(Stored records)
· · · ·

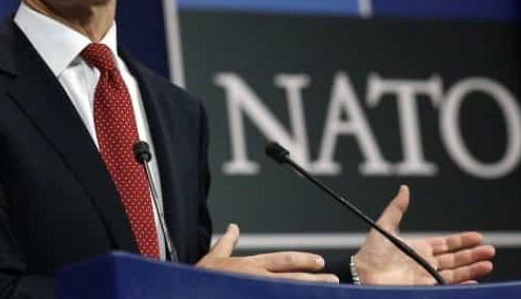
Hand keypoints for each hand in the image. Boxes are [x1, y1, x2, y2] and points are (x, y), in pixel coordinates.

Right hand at [197, 223, 338, 283]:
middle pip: (292, 277)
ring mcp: (253, 291)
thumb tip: (233, 227)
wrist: (187, 291)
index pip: (283, 260)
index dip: (303, 260)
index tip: (319, 261)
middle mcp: (255, 278)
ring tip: (329, 294)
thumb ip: (227, 243)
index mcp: (250, 265)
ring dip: (309, 293)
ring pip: (288, 291)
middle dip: (315, 278)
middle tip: (334, 280)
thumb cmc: (200, 279)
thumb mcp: (214, 257)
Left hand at [353, 185, 494, 285]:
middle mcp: (424, 263)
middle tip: (490, 250)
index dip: (461, 241)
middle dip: (473, 255)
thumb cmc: (370, 252)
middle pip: (455, 259)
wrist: (362, 274)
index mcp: (418, 248)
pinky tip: (473, 281)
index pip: (446, 245)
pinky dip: (461, 284)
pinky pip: (446, 286)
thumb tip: (405, 189)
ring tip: (488, 264)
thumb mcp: (385, 226)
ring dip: (472, 269)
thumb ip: (396, 208)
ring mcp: (425, 277)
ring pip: (455, 273)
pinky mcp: (424, 288)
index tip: (478, 237)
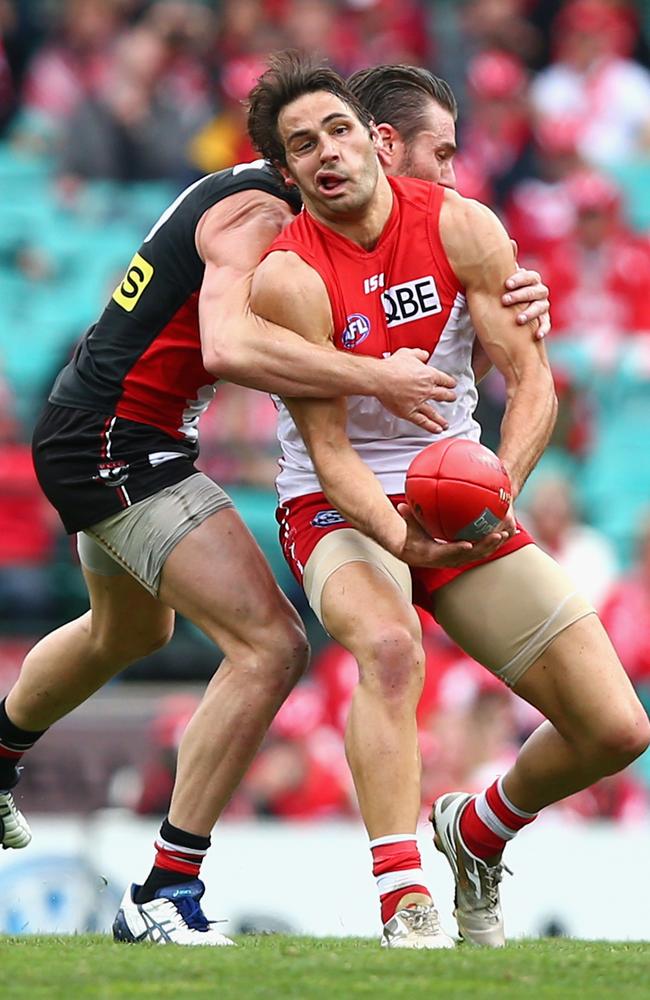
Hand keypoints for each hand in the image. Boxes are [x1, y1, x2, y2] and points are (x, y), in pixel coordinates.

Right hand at [379, 348, 455, 433]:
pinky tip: (436, 430)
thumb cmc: (392, 367)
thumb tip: (424, 355)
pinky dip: (431, 427)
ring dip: (441, 418)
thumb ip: (419, 354)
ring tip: (445, 423)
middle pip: (443, 395)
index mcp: (429, 375)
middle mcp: (427, 390)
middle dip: (450, 397)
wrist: (380, 378)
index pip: (445, 380)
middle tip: (452, 399)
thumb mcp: (408, 353)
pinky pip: (423, 421)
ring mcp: (419, 402)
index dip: (450, 382)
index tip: (452, 384)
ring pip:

· · · ·

◆ **WHAT YOU WILL DO**: Start at the top of the entries and repeat each line exactly, ending at the line that contains "index dip: (450, 382)". Pictures are not part of the copy.

◆ **WRITTEN RESPONSE**:
Hand keypoints for each hand in the image. Boxes are [x1, y1, x2, y2] and points are (x, y), in pixel coordinates.

Right hand at [197, 223, 338, 283]:
middle pip: (292, 277)
ring mcp: (253, 291)
thumb tip: (233, 227)
wrist: (187, 291)
index pip: (283, 260)
index dip: (303, 260)
index tip: (319, 261)
middle mcp: (255, 278)
ring tip: (329, 294)
thumb ip: (227, 243)
index mcp: (250, 265)
ring dip: (309, 293)
ring pip: (288, 291)
middle dip: (315, 278)
middle tip: (334, 280)
thumb cmc: (200, 279)
thumb mcp: (214, 257)
Left hand at [353, 185, 494, 285]:
middle mcp: (424, 263)
middle tip: (490, 250)
index dip: (461, 241)
middle dip: (473, 255)
thumb cmc: (370, 252)
middle pip: (455, 259)
wrist: (362, 274)
index mcp: (418, 248)
pinky tip: (473, 281)
index pip: (446, 245)
pinky dip: (461, 284)
pinky pip: (446, 286)
thumb tip: (405, 189)
ring tip: (488, 264)
thumb mcp: (385, 226)
ring dip: (472, 269)
thumb ip: (396, 208)
ring mcp: (425, 277)
ring pip: (455, 273)
pinky mcp: (424, 288)
index tip: (478, 237)
Hand keypoints for each hand in the image. Boxes are [x1, y1, x2, y2] and points are (x, y), in pixel coordinates.

Right hand at [379, 348, 455, 433]:
pinky tip: (436, 430)
thumb cmc: (392, 367)
thumb tip: (424, 355)
pinky dip: (431, 427)
ring dip: (441, 418)
thumb ip: (419, 354)
ring tip: (445, 423)
middle pip: (443, 395)
index mcp: (429, 375)
middle mcp: (427, 390)
middle dip: (450, 397)
wrist: (380, 378)
index pip: (445, 380)
middle tip: (452, 399)
thumb mcp: (408, 353)
pinky pip: (423, 421)
ring mcp: (419, 402)
index dip: (450, 382)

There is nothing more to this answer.